Even though this episode was Norman saying goodbye to the things he loves most as his impending suicide drew nearer, more than anything, this episode felt like a goodbye for the quirky Norman Bates the audience has come to know and love over the past two seasons and a hello to the future killer.

That kiss. I didn’t think the series would actually go there. Sure, there is a lot of hinting at the Oedipal-esque nature of their relationship, but never did I think a kiss would happen. It was so uncomfortable and hard to watch. You can’t tell me that was a casual familial kiss, because it wasn’t.

Another shot that was downright creepy was when Norma was rocking in the infamous rocking chair. Actually seeing Vera Farmiga, alive and well Norma, rock about Norman’s room in the chair was another perfect homage to Psycho.

Dylan and Norma’s scenes were so touching. Finally Dylan heard what he needed to hear from his mother. All he wanted was to be loved and accepted by her and Norma buying her son that plane ticket to Montreal spoke volumes. No matter what circumstance he was born from, he is a part of the family.

Speaking of being a part of the family, Emma being brought back into the Bates family circle is a both a blessing and a curse that most likely will lead to her demise. She should have run while she had the chance, but Emma being Emma, she just wants to be accepted as a part of the family.

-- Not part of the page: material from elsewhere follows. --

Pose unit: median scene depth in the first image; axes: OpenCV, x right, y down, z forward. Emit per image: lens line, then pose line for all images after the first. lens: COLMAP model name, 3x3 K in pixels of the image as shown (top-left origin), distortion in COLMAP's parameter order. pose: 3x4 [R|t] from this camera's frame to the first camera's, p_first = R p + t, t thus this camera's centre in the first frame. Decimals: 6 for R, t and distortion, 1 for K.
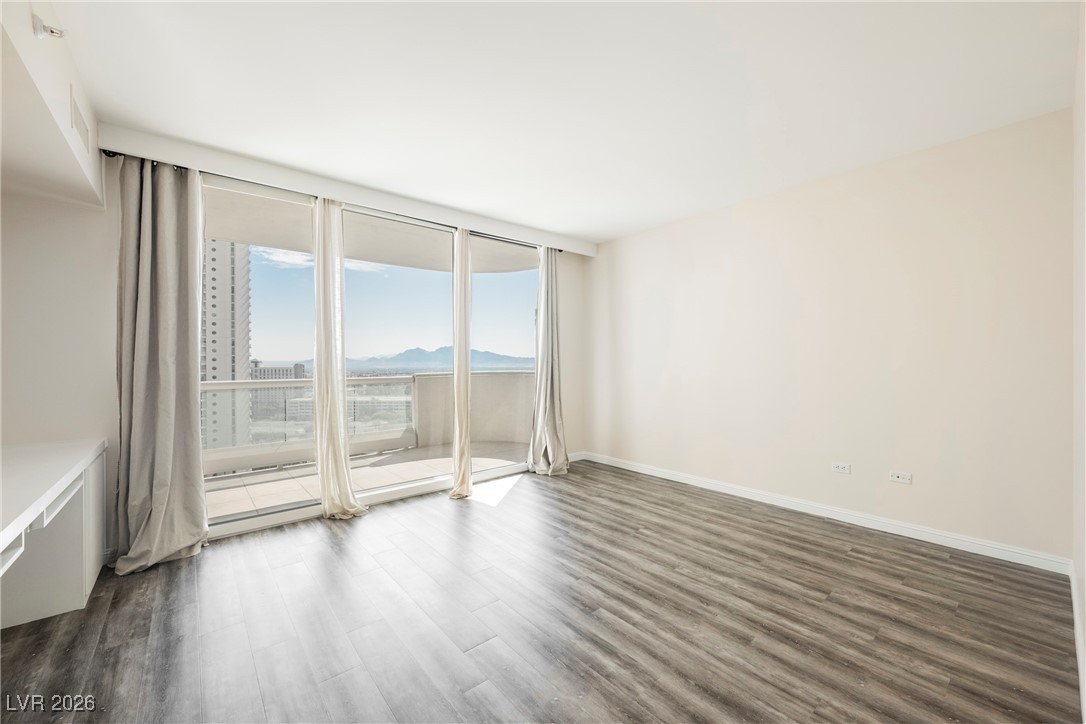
lens RADIAL K [[425.5, 0, 542.7], [0, 425.5, 363.7], [0, 0, 1]] dist [-0.002023, -0.000434]
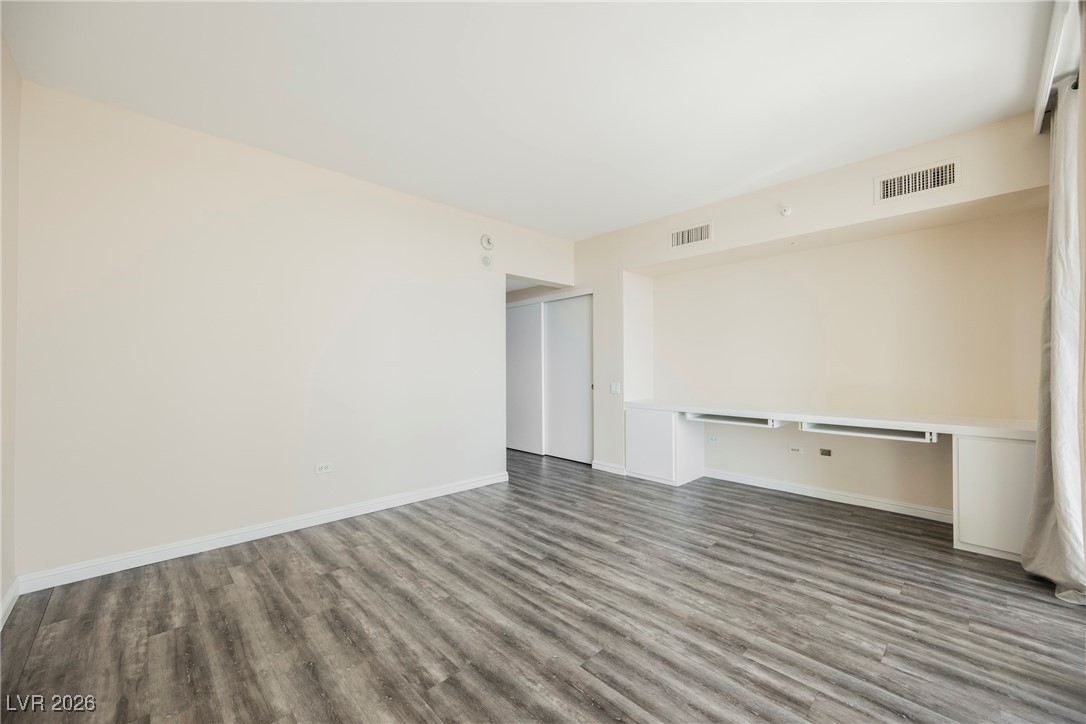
lens RADIAL K [[425.5, 0, 538.6], [0, 425.5, 358.3], [0, 0, 1]] dist [-0.002023, -0.000434]
pose [[-0.998554, 0.009770, -0.052855, 0.178002], [0.010311, 0.999897, -0.009979, 0.015829], [0.052753, -0.010510, -0.998552, 1.946722]]
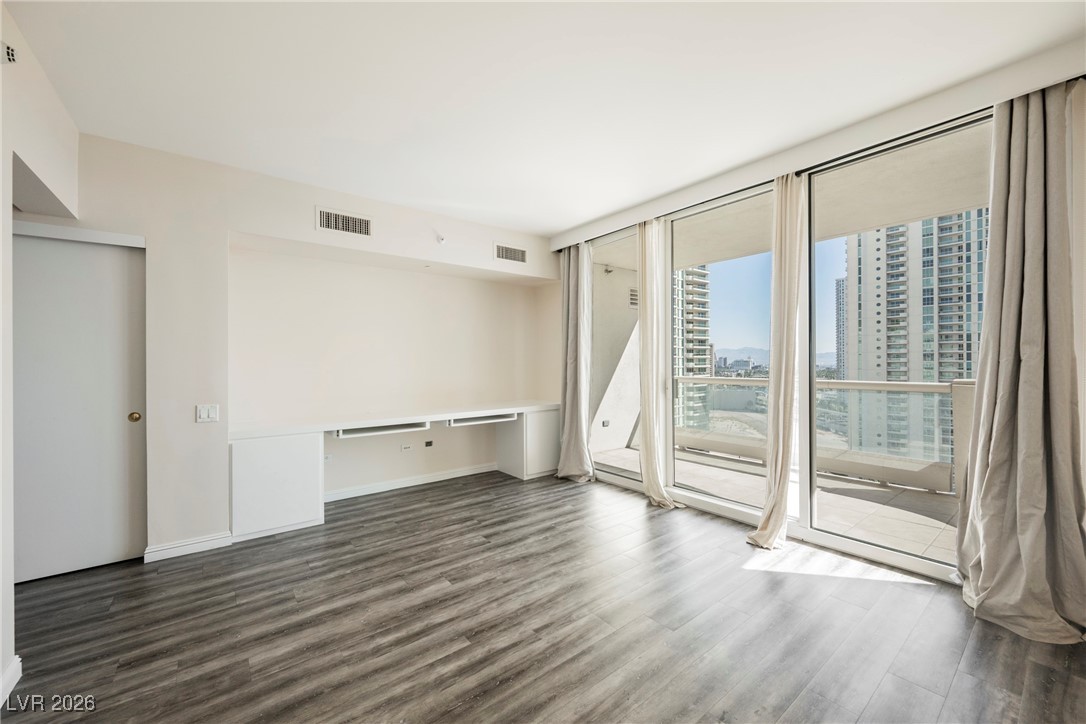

Going into it, the best thing the finale could’ve done was get rid of the drug trade madness. For the most part, they did an excellent job silencing the drug trade for the impending third season. With both Zane and his sister gone, more than likely Dylan will become the pot master of White Pine Bay with Remo as his sidekick. I’m looking forward to Dylan coming into his own next season.

Zane’s sister was such a useless character. Okay, having a female in charge of the drug ring was a nice twist (yay female leadership!) but she served no purpose to further the storyline. Seeing her and her brother killed off was more of a thankful moment than anything else. For the record, I would totally be into a Dylan and Romero buddy-cop spinoff.